For anyone still interested in how Cartan geomtry is about "rolling a homogeneous space on a manifold", I explain a bunch of this in my new paper:

MacDowell-Mansouri gravity and Cartan Geometry
http://arxiv.org/abs/gr-qc/0611154

-DeReK
 
  • #90
derekwise said:
Hi!

For anyone still interested in how Cartan geomtry is about "rolling a homogeneous space on a manifold", I explain a bunch of this in my new paper:

MacDowell-Mansouri gravity and Cartan Geometry
http://arxiv.org/abs/gr-qc/0611154

-DeReK

thanks. looks like a very helpful paper!
 
  • #91
Yep, Derek's written an excellent expository paper that fills in a lot of geometric details and background behind BF gravity. It's also quite readable.

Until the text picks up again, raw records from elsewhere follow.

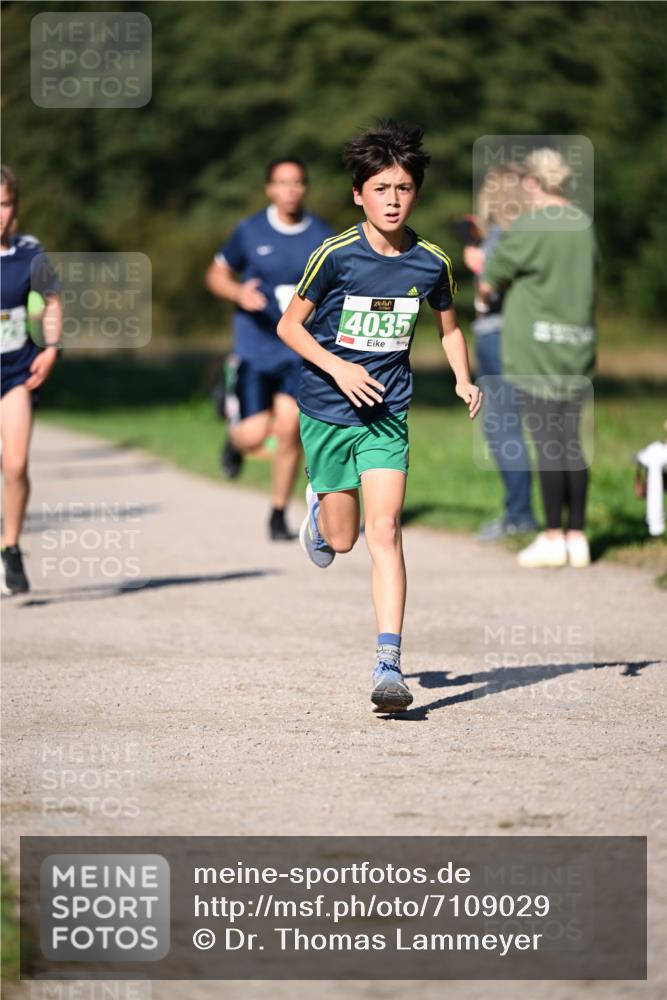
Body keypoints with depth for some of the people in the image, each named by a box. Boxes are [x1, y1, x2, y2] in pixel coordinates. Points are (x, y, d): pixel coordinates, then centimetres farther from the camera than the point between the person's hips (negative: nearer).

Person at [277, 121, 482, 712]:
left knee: (384, 530, -13)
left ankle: (389, 663, -16)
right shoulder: (336, 256, -12)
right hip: (327, 411, -1)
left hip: (387, 416, 1)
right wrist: (337, 367, -18)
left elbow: (449, 327, 15)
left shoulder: (431, 262, -3)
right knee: (341, 540, 8)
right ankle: (320, 506, 46)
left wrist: (464, 380, -3)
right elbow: (289, 325, -3)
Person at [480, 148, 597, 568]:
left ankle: (553, 537, -2)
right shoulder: (584, 225, 6)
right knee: (572, 443, 8)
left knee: (547, 442, -4)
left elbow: (489, 282, -4)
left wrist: (485, 292, 20)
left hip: (536, 342, -6)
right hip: (577, 343, 6)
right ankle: (577, 536, 9)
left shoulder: (528, 228, -12)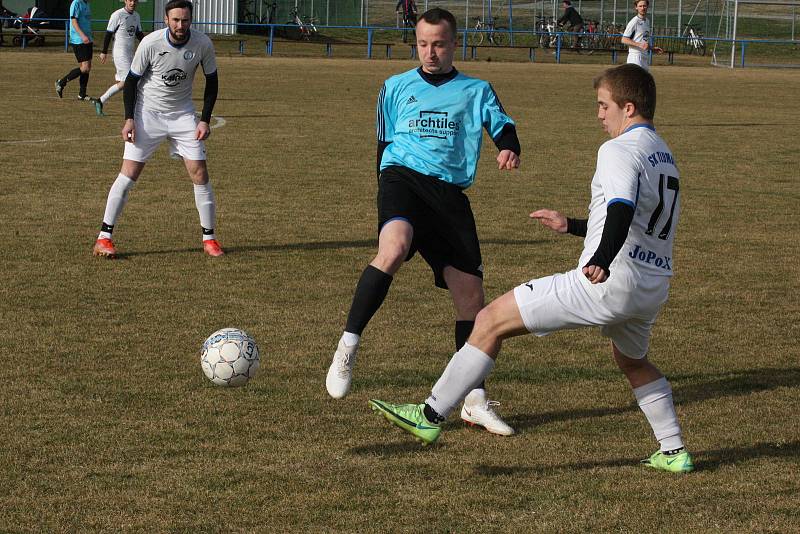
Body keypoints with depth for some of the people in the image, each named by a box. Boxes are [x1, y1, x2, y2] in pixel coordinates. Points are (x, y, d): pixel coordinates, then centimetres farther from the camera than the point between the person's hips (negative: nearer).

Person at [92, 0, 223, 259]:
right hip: (147, 112, -2)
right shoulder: (150, 43, -19)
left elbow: (211, 80, 2)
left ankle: (209, 239, 9)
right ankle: (104, 238, -3)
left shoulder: (202, 43, -13)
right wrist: (129, 119, -13)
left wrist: (205, 120, -4)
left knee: (200, 173, -4)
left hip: (183, 114, 2)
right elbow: (132, 80, -6)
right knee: (129, 174, -9)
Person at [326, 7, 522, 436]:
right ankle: (347, 347, -27)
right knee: (394, 247, -36)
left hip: (450, 192, 2)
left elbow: (502, 127, 4)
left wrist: (509, 148, -19)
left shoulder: (476, 91, 17)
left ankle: (474, 401, 7)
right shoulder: (396, 88, 17)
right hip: (402, 176, -2)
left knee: (470, 292, -3)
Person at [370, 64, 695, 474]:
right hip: (654, 288, 9)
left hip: (608, 282, -9)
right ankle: (673, 452, 36)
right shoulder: (664, 156, 21)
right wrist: (571, 226, 40)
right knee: (633, 362, 38)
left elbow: (622, 209, -28)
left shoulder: (619, 150, -8)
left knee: (492, 321, -4)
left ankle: (431, 415, -6)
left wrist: (602, 260, -45)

Perhaps now that he's let his cat out of its bag he'll come talk to us again on this thread, or on his.
 
  • #92
this thread has a lot of conversation between Garrett Lisi and John Baez about things that might be relevant to Garrett's recent paper, so i thought I'd bring it back from the limbo of Forgotten Threads
 
  • #93
This thread needs updating. Quite a lot of research has come out in the wake of what John Baez and Garrett Lisi were discussing here. I will try to catch it up a little. Others' help woud be very welcome.

In fact, JB and Garrett were talking about some work by Derek Wise and as it happens Derek published a paper just last month (August 2009) which continues the line of research they were discussing.

http://arxiv.org/abs/0904.1738
Symmetric Space Cartan Connections and Gravity in Three and Four Dimensions
Derek K. Wise
Article prepared for special journal issue dedicated to Elie Cartan
SIGMA 5 (2009), 080, 18 pages
(Submitted on 10 Apr 2009, revised for publication 3 Aug 2009)
"Einstein gravity in both 3 and 4 dimensions, as well as some interesting generalizations, can be written as gauge theories in which the connection is a Cartan connection for geometry modeled on a symmetric space. The relevant models in 3 dimensions include Einstein gravity in Chern-Simons form, as well as a new formulation of topologically massive gravity, with arbitrary cosmological constant, as a single constrained Chern-Simons action. In 4 dimensions the main model of interest is MacDowell-Mansouri gravity, generalized to include the Immirzi parameter in a natural way. I formulate these theories in Cartan geometric language, emphasizing also the role played by the symmetric space structure of the model. I also explain how, from the perspective of these Cartan-geometric formulations, both the topological mass in 3d and the Immirzi parameter in 4d are the result of non-simplicity of the Lorentz Lie algebra so(3,1) and its relatives. Finally, I suggest how the language of Cartan geometry provides a guiding principle for elegantly reformulating any 'gauge theory of geometry'."